Summary

On March 13, 2024, the Blast Mainnet sequencer stopped producing new blocks from 14:05 to 15:10 UTC. The root cause was the node software’s incomplete support of Ethereum’s post-Dencun block header shape and the decision to strictly validate all L1 block headers.

Impact

During these 65 minutes, users were unable to execute new transactions, see their L1 deposits reflected in their L2 wallets, and initiate new withdrawals. Existing withdrawal requests that had passed the challenge period were unaffected and remained claimable on the L1.

Public RPCs and block explorers remained online, but the lack of new blocks led to a confusing user experience. Once the sequencer started producing blocks again, the primary RPC at https://rpc.blast.io and two other public RPCs (3/5 total) automatically kept up with the new blocks, restoring normal behavior. However, the other two public RPCs were stuck on the block from 14:05 UTC, 764454. This led to some users seeing incorrect nonce errors in their wallets until those RPCs updated to the patched node software.

Background

The instigating event for this incident was Ethereum’s Dencun upgrade which activated at 13:55 UTC. Dencun had been on our radar for a while, and we had prepared the Blast codebase for it during the Blast Sepolia Testnet. Dencun activated on Sepolia more than a month ago, and the Blast Testnet had been successfully handling the new block header shape for weeks.

Since the Blast Testnet adheres to a subtly different specification than Mainnet, there is a separate branch for each environment. This meant that changes to testnet needed to be ported over to the mainnet branch. The primary impact of these changes is to enable the node software to validate the consistency of the block headers it receives from the configured L1 provider. This validation step is optional and can be turned off if the L1 provider is trusted.

Failure to validate correct headers unnecessarily disrupts block production, which is what happened in this incident. Disabling validation would allow block production to continue, but doing so could lead to dramatically worse consequences than just downtime if we were to ever receive incorrect L1 block data. Blast Mainnet runs with this validation step enabled, representing a preference for consistency over availability.

Root cause

When we cherry-picked the required changes for Dencun from testnet to mainnet, we missed one of the required commits. This change underwent code review two times: once in isolation when the Dencun changes were first merged to the mainnet branch, and again in aggregate when multiple people reviewed the entire diff between testnet and mainnet.

The change in question involves a few dozen lines across three files, and the reviewers confirmed that all three files were modified and that the majority of the required diff was present. Unfortunately, we failed to notice that one of the files was missing 6 key SLOCs.

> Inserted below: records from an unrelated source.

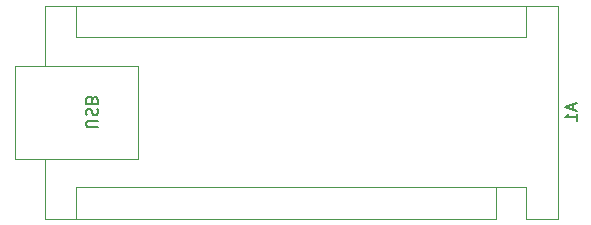
<source format=gbr>
%TF.GenerationSoftware,KiCad,Pcbnew,8.0.1*%
%TF.CreationDate,2024-06-25T20:54:33-05:00*%
%TF.ProjectId,nobs,6e6f6273-2e6b-4696-9361-645f70636258,rev?*%
%TF.SameCoordinates,Original*%
%TF.FileFunction,Legend,Bot*%
%TF.FilePolarity,Positive*%
%FSLAX46Y46*%
G04 Gerber Fmt 4.6, Leading zero omitted, Abs format (unit mm)*
G04 Created by KiCad (PCBNEW 8.0.1) date 2024-06-25 20:54:33*
%MOMM*%
%LPD*%
G01*
G04 APERTURE LIST*
%ADD10C,0.150000*%
%ADD11C,0.120000*%
G04 APERTURE END LIST*
D10*
X96689104Y-57705714D02*
X96689104Y-58181904D01*
X96974819Y-57610476D02*
X95974819Y-57943809D01*
X95974819Y-57943809D02*
X96974819Y-58277142D01*
X96974819Y-59134285D02*
X96974819Y-58562857D01*
X96974819Y-58848571D02*
X95974819Y-58848571D01*
X95974819Y-58848571D02*
X96117676Y-58753333D01*
X96117676Y-58753333D02*
X96212914Y-58658095D01*
X96212914Y-58658095D02*
X96260533Y-58562857D01*
X56425180Y-59681904D02*
X55615657Y-59681904D01*
X55615657Y-59681904D02*
X55520419Y-59634285D01*
X55520419Y-59634285D02*
X55472800Y-59586666D01*
X55472800Y-59586666D02*
X55425180Y-59491428D01*
X55425180Y-59491428D02*
X55425180Y-59300952D01*
X55425180Y-59300952D02*
X55472800Y-59205714D01*
X55472800Y-59205714D02*
X55520419Y-59158095D01*
X55520419Y-59158095D02*
X55615657Y-59110476D01*
X55615657Y-59110476D02*
X56425180Y-59110476D01*
X55472800Y-58681904D02*
X55425180Y-58539047D01*
X55425180Y-58539047D02*
X55425180Y-58300952D01*
X55425180Y-58300952D02*
X55472800Y-58205714D01*
X55472800Y-58205714D02*
X55520419Y-58158095D01*
X55520419Y-58158095D02*
X55615657Y-58110476D01*
X55615657Y-58110476D02*
X55710895Y-58110476D01*
X55710895Y-58110476D02*
X55806133Y-58158095D01*
X55806133Y-58158095D02*
X55853752Y-58205714D01*
X55853752Y-58205714D02*
X55901371Y-58300952D01*
X55901371Y-58300952D02*
X55948990Y-58491428D01*
X55948990Y-58491428D02*
X55996609Y-58586666D01*
X55996609Y-58586666D02*
X56044228Y-58634285D01*
X56044228Y-58634285D02*
X56139466Y-58681904D01*
X56139466Y-58681904D02*
X56234704Y-58681904D01*
X56234704Y-58681904D02*
X56329942Y-58634285D01*
X56329942Y-58634285D02*
X56377561Y-58586666D01*
X56377561Y-58586666D02*
X56425180Y-58491428D01*
X56425180Y-58491428D02*
X56425180Y-58253333D01*
X56425180Y-58253333D02*
X56377561Y-58110476D01*
X55948990Y-57348571D02*
X55901371Y-57205714D01*
X55901371Y-57205714D02*
X55853752Y-57158095D01*
X55853752Y-57158095D02*
X55758514Y-57110476D01*
X55758514Y-57110476D02*
X55615657Y-57110476D01*
X55615657Y-57110476D02*
X55520419Y-57158095D01*
X55520419Y-57158095D02*
X55472800Y-57205714D01*
X55472800Y-57205714D02*
X55425180Y-57300952D01*
X55425180Y-57300952D02*
X55425180Y-57681904D01*
X55425180Y-57681904D02*
X56425180Y-57681904D01*
X56425180Y-57681904D02*
X56425180Y-57348571D01*
X56425180Y-57348571D02*
X56377561Y-57253333D01*
X56377561Y-57253333D02*
X56329942Y-57205714D01*
X56329942Y-57205714D02*
X56234704Y-57158095D01*
X56234704Y-57158095D02*
X56139466Y-57158095D01*
X56139466Y-57158095D02*
X56044228Y-57205714D01*
X56044228Y-57205714D02*
X55996609Y-57253333D01*
X55996609Y-57253333D02*
X55948990Y-57348571D01*
X55948990Y-57348571D02*
X55948990Y-57681904D01*
D11*
%TO.C,A1*%
X92710000Y-67440000D02*
X95380000Y-67440000D01*
X51940000Y-67440000D02*
X90170000Y-67440000D01*
X51940000Y-62360000D02*
X51940000Y-67440000D01*
X92710000Y-67440000D02*
X92710000Y-64770000D01*
X90170000Y-67440000D02*
X90170000Y-64770000D01*
X92710000Y-64770000D02*
X90170000Y-64770000D01*
X54610000Y-64770000D02*
X90170000Y-64770000D01*
X54610000Y-67440000D02*
X54610000Y-64770000D01*
X59820000Y-54480000D02*
X59820000Y-62360000D01*
X59820000Y-62360000D02*
X49400000Y-62360000D01*
X49400000Y-54480000D02*
X59820000Y-54480000D01*
X49400000Y-62360000D02*
X49400000Y-54480000D01*
X54610000Y-52070000D02*
X92710000Y-52070000D01*
X92710000Y-49400000D02*
X92710000Y-52070000D01*
X54610000Y-49400000D02*
X54610000Y-52070000D01*
X95380000Y-67440000D02*
X95380000Y-49400000D01*
X51940000Y-54480000D02*
X51940000Y-49400000D01*
X95380000Y-49400000D02*
X51940000Y-49400000D01*
%TD*%
M02*

</source>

Since the Blast Testnet had been running on Dencun successfully for a while, our primary concern was actually that the new mainnet codebase wouldn’t work in a pre-Dencun environment. To this end, we deployed an additional private testnet running against Ethereum mainnet to ensure that the new code could handle both pre- and post-Dencun environments. However, we did not complete the additional verification step of running the new mainnet code against a post-Dencun L1.

Timeline

All times in UTC.

13:55 T-10m Dencun activates on Ethereum mainnet
13:56 T-9m Monitoring system detects that there’s an issue, but does not escalate yet
13:59 T-6m The issue persists long enough to trigger pagerduty, alerting primary oncall, who begins to investigate
14:05 T+0m Sequencer stops producing blocks
14:07 T+2m Issue escalated internally to include secondary oncall who begins to help
14:14 T+9m We confirm the root cause of the issue is not with the underlying L1 provider
14:32 T+27m We realize that our infrastructure automation’s safety checks for sequencer deployments are going to noticeably delay our release of the fix; we share that the fix ETA is 30min internally
14:36 T+31m Finished implementing a fix and corresponding unit test
14:41 T+36m Publicly announce a 30-60min ETA for the fix: https://twitter.com/Blast_L2/status/1767924021872455902?s=20
15:10 T+65m Sequencer starts producing blocks again; we confirm public RPC/block explorer are in sync

Learnings & Changes

More redundant QA

One of the mistakes we made was assuming that because the Dencun header change had been tested in one post-Dencun environment (testnet), we didn’t need to verify it again on a different post-Dencun environment. We assumed that we couldn’t have been missing any of the Dencun header changes since we reviewed and merged an explicit PR that added it to mainnet, so the only remaining risk was that the same Dencun code would work on Sepolia but not mainnet.

In the future, we’ll be more careful about the validation assumptions we make and more willing to perform end to end tests for sensitive environments even if they seem redundant.